The proposed algorithm is tested with different population sizes to get the best performance. The results show that DQGSA with swarm size of 450–600 have good performance for this problem (Fig. 3). Thus, the swarm size is set to 500 in our experiment.
The next important parameter is δ. In DQGSA δ is a crucial parameter where can affect the precision of final solutions obtained. On the other hand, δ has a direct effect on the convergence behavior of the algorithm. In this paper because the problem is multimodal and based on our previous experiments, we set the parameter δ to 1.
It should be noted that since local exploitation and global exploration capabilities are always twisted together in the search process, it is difficult to fix the values for parameters. On the other hand, a good balance between exploration and exploitation abilities of a heuristic algorithm makes it more robust to avoid getting trap into local optima and also increases the convergence speed of the algorithm.
In this paper to control the exploration and exploitation of the proposed DQGSA, Kbest is considered as a function of time with the initial value at the beginning and is decreased with time by the linear control. It is set to N and the beginning and is decreased to 1 at the end.
Invisibility and capacity test
Figure 2 shows the cover image and secret data. The secret data is the image of Coin. Before embedding, both the cover image and the secret data are permutated randomly. The stegano images are shown in Fig. 4b after embedding data into the LSB planes by the proposed method. We find that the visual quality of the stegano images is not degraded much. Similar tests are also performed on the Baboon, Peppers and Woman images.
Table 1 shows the PSNR value of the proposed method compared with Mielikainen’s method and 3 other algorithms consist of GA, PSO and GSA. All algorithms were tested using similar parameters such as population size and the maximum number of iterations, the number of fitness evaluations. From the table, we find that with different embedding capacity, the PSNR value of our method is higher than other algorithm which proves the ability of DQGSA and proposed method in spotting acceptable optimum. As Table 1 shows, DQGSA increases the PSNR value of Mielikainen’s by about 9 dB, which is a significant result.

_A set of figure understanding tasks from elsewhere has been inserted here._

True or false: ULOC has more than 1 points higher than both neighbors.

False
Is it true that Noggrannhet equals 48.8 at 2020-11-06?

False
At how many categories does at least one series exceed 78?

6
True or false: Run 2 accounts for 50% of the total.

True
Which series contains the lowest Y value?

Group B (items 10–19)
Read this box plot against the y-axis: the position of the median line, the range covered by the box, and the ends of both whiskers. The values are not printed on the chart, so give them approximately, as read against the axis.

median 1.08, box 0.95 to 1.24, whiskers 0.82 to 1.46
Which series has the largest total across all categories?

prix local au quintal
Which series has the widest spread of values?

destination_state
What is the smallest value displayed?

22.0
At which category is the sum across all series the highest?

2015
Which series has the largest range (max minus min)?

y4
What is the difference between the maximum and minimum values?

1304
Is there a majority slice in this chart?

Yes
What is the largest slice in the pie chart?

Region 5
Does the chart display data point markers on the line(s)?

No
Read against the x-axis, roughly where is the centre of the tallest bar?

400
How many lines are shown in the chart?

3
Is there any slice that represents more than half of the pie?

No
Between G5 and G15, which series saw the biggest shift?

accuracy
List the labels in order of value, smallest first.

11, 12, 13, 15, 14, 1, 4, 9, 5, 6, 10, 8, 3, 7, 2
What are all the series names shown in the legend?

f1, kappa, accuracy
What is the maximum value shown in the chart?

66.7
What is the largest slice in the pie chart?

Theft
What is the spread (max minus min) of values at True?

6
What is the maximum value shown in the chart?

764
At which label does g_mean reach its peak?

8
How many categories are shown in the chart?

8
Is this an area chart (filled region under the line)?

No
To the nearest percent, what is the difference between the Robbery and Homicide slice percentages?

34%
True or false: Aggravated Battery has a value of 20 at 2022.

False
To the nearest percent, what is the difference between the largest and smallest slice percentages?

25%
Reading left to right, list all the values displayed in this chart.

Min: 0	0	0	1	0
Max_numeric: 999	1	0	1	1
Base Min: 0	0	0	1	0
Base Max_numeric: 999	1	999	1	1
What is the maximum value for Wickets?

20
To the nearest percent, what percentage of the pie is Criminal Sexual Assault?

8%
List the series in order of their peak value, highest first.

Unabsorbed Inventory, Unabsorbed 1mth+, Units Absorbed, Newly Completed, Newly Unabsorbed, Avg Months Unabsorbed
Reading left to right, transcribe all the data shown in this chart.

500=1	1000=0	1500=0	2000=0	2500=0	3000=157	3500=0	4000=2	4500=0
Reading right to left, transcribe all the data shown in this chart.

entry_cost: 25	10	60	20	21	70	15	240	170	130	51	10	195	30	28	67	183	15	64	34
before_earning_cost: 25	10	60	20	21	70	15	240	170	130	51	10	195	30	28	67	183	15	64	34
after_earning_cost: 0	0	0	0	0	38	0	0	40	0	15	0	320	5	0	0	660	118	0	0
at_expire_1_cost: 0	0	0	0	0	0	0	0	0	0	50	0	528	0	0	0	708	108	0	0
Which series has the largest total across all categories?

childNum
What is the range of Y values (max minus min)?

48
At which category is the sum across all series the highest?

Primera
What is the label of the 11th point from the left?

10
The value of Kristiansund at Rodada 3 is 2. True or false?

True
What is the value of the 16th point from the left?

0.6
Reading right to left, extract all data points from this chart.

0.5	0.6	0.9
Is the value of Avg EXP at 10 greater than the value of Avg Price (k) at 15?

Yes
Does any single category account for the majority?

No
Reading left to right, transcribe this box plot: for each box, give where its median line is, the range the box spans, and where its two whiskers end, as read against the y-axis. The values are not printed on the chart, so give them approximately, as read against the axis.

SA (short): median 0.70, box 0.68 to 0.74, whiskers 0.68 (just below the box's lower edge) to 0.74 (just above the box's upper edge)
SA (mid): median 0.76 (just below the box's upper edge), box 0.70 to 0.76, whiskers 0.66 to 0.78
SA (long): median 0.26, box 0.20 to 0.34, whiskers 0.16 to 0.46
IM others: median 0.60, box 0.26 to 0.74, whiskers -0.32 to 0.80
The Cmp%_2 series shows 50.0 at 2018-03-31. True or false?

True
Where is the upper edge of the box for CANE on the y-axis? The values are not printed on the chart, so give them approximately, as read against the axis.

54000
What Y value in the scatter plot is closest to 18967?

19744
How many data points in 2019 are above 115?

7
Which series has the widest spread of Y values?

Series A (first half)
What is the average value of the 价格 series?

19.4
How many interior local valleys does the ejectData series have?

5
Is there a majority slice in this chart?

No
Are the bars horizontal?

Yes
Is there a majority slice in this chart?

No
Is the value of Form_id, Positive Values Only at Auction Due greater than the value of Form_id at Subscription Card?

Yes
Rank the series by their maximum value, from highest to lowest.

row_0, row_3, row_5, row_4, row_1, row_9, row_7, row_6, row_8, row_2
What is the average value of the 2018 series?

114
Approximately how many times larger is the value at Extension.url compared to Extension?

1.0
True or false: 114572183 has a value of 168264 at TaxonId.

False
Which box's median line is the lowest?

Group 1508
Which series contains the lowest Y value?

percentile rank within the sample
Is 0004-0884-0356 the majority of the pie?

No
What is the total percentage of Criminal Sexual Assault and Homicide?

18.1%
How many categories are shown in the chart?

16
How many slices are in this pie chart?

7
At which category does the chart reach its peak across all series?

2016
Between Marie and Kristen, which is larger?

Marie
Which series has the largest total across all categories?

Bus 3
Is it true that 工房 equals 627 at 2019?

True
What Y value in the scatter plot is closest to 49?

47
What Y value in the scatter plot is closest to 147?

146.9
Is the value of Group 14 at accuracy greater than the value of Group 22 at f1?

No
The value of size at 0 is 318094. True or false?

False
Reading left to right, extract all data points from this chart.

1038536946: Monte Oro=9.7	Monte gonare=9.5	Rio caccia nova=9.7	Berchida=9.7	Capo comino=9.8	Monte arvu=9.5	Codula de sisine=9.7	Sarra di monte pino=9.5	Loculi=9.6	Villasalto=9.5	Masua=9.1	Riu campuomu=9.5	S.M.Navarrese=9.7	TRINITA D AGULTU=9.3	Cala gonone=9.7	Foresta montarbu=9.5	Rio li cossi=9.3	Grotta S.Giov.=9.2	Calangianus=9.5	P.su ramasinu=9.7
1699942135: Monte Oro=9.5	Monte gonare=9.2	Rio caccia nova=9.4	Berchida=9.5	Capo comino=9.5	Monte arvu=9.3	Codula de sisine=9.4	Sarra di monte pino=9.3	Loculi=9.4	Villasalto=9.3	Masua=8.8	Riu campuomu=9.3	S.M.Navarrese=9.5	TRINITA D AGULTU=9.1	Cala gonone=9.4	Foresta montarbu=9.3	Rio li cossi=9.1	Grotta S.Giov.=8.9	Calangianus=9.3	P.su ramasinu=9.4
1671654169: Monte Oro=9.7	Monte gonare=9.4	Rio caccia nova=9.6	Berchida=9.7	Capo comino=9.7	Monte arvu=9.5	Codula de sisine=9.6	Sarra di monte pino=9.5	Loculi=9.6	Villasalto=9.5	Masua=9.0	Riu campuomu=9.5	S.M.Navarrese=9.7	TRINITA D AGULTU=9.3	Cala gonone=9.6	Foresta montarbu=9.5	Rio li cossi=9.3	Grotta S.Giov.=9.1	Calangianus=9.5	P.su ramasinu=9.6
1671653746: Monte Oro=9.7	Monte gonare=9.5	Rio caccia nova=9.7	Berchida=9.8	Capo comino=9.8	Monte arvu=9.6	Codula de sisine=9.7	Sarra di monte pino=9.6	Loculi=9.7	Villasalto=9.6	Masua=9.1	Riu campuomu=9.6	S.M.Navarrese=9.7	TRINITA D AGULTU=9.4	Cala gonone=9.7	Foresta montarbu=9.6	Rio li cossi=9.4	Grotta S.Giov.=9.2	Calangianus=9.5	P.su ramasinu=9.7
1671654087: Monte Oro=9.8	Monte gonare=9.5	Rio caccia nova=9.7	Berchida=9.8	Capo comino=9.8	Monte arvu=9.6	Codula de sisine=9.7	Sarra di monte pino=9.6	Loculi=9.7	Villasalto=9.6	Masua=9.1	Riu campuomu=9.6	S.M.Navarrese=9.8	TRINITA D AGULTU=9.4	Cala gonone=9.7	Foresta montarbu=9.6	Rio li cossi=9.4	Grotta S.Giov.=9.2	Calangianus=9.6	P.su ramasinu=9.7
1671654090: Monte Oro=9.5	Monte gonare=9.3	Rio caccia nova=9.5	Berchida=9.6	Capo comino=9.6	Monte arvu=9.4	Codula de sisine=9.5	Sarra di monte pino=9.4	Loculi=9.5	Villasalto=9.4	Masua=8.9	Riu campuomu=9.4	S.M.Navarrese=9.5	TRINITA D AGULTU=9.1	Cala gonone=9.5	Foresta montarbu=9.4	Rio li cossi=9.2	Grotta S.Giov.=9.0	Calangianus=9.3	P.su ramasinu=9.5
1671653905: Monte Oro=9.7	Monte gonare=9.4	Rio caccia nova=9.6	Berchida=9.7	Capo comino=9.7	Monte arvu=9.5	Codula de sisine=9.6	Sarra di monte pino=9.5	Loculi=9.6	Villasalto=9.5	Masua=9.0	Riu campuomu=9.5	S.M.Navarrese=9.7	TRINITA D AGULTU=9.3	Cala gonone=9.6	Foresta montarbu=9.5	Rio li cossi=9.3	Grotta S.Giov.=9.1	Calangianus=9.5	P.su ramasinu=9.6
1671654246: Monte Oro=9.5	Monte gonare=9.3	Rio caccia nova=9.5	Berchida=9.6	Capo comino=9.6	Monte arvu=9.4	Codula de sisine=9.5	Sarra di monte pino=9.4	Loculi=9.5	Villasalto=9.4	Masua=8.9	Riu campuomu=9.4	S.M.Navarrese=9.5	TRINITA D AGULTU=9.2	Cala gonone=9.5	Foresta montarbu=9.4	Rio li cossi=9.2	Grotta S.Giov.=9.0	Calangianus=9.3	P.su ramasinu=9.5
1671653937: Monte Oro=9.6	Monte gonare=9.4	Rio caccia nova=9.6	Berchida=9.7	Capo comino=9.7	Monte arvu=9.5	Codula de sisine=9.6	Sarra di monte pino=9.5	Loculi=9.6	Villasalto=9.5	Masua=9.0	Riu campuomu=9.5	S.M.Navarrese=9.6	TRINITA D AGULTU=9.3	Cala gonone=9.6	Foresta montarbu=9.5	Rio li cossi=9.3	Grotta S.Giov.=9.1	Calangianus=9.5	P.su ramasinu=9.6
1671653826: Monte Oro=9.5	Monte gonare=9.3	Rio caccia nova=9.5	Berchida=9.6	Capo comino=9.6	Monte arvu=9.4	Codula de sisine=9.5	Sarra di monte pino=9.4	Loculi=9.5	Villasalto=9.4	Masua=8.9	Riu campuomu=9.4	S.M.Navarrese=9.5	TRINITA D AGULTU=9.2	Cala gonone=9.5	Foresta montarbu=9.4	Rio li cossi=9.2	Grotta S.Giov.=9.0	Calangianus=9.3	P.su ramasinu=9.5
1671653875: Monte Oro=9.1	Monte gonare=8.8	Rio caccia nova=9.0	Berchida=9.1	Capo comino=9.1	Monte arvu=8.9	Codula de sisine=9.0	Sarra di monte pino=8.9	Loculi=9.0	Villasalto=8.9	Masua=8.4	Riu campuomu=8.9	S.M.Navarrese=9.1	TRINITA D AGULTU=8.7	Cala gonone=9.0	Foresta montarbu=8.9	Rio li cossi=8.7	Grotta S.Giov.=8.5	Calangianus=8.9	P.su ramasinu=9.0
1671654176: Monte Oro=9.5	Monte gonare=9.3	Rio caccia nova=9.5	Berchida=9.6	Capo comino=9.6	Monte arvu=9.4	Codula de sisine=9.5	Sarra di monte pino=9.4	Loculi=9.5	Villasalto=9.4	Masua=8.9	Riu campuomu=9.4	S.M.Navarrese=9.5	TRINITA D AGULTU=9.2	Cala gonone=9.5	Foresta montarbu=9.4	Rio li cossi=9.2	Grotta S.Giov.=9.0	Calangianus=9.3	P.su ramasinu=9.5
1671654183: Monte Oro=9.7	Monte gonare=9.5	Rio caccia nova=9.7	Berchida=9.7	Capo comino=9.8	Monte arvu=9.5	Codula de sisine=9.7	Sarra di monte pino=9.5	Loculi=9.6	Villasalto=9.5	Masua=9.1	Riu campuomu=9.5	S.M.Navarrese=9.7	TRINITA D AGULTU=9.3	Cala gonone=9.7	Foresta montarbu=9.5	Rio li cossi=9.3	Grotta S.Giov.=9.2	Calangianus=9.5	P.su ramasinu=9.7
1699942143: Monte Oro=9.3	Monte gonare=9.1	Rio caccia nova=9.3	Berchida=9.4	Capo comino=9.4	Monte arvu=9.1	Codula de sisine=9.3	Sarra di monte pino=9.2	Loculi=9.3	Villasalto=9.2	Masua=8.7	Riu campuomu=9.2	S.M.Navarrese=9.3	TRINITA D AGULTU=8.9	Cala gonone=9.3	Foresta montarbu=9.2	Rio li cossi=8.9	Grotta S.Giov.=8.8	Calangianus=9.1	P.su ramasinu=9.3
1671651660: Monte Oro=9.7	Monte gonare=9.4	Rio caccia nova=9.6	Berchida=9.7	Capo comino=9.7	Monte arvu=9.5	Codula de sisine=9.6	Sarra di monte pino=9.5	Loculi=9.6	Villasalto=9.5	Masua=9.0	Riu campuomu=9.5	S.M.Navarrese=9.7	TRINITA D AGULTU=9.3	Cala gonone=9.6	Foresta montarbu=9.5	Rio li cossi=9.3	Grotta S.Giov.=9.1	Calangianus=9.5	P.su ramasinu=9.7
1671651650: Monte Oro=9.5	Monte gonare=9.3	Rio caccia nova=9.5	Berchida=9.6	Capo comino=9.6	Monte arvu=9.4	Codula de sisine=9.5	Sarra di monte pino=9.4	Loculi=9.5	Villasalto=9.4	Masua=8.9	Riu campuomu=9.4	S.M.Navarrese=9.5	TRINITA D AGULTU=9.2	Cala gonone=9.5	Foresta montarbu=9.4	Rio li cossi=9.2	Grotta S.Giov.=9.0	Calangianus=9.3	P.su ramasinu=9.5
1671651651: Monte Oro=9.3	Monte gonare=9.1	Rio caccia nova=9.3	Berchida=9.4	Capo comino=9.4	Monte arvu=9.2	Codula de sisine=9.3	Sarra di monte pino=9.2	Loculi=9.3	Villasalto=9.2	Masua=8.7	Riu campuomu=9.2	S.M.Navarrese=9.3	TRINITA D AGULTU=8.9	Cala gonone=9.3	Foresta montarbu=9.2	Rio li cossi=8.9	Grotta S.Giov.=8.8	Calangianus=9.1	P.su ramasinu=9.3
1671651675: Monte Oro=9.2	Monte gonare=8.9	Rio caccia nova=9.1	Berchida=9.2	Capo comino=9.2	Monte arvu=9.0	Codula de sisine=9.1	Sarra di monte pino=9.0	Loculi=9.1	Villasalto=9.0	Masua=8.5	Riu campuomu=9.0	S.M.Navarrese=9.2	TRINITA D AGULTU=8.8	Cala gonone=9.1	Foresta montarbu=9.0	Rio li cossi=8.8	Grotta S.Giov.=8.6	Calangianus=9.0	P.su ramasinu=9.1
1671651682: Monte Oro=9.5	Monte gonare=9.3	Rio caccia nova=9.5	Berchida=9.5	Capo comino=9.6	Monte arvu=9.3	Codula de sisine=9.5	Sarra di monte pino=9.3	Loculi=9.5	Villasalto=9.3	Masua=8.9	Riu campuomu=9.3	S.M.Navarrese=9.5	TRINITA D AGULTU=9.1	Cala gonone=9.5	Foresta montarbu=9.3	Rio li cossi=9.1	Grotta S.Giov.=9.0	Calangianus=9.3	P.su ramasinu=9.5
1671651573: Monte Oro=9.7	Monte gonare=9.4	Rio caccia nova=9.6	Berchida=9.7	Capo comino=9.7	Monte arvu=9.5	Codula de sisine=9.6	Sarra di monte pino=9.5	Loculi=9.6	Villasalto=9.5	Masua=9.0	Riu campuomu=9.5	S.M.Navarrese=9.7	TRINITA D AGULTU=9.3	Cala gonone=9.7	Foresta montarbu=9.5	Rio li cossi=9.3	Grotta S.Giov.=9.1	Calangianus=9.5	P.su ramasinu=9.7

The results in Table 1 show clearly that by using the DQGSA in the proposed method, the number of changes of the LSB positions of the stegano image is considerably decreased. Hence, the visual quality of the stegano image and the PSNR value are enhanced compared with the original pair-wise LSB matching steganography and four other algorithms.
Conclusion
This paper presented a discrete quantum GSA in order to solve LSB matching method. The proposed solution evaluates different LSB matching orders to find the best matching order. It was shown that the proposed method could achieve higher PSNR values of stegano images and reduced number of changes in LSB position. To get good results, the parameters of the proposed DQGSA such as N, Kbest and δare investigated. In conclusion, experimental results show an improved visual quality of stegano images.